JupyterHub for a reproducible research platform

I am part of a team that is currently exploring the use of JupyterHub as a base for the next generation of our platform for reproducible research (currently known as BEAT).

Background: We already make use of JupyterHub over Kubernetes for running academic courses on Machine Learning at our institute. We have, therefore, some experience installing and customising this toolset for this purpose.

To what concerns the re-design of BEAT, we feel it makes sense to pursue the JupyterHub over Kubernetes track, but we are currently unsure about what it would take to implement some of our specifications.

Roughly speaking, we would be interested in implementing something equivalent to the notebook interface of Kaggle, while storing notebooks on a Git server (e.g. GitHub/GitLab/…). In this environment, we would like users to be subject to processing quotas (CPU/RAM) and have access to shareable storage “buckets”. Aside from JupyterHub over Kubernetes, we have also tried BinderHub (and even contributed back some patches). However that approach does not cover all of our specs.

I try to summarise here some of the points that interest us:

  • Sharable data volumes (K8s resources) between users, in a user controlled manner: User A would like to share one of its data volumes with User B but not the whole content of its allocated space.
  • Variable quotas: user A has access to X amount of CPU/RAM from K8s cluster, while user B has Y.
  • Custom front-end to notebooks: as in Kaggle, we would like to allow users to be able to change some aspects of the current processing environment (e.g. which data volumes to attach), and to monitor available resource usage (using an iframe was tried but it does not really cover our use case).

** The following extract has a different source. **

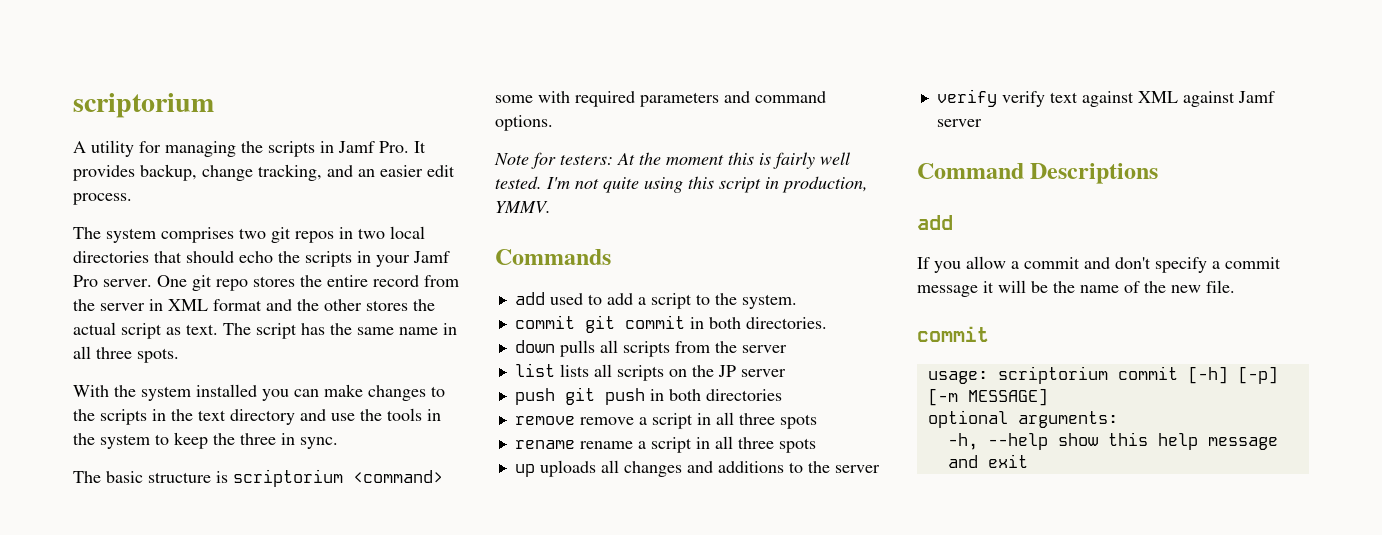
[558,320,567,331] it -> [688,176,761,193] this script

From the looks of it, some of these points could be covered by the Jupyter Enterprise Gateway.

We would like avoid re-doing this if somebody is already tackling a similar use case, or work collaboratively if anyone is interested. Naturally, we intend to open-source all of our contributions.

Please let us know what you think of this, your suggestions on how to approach this use-case, and interest in following this up.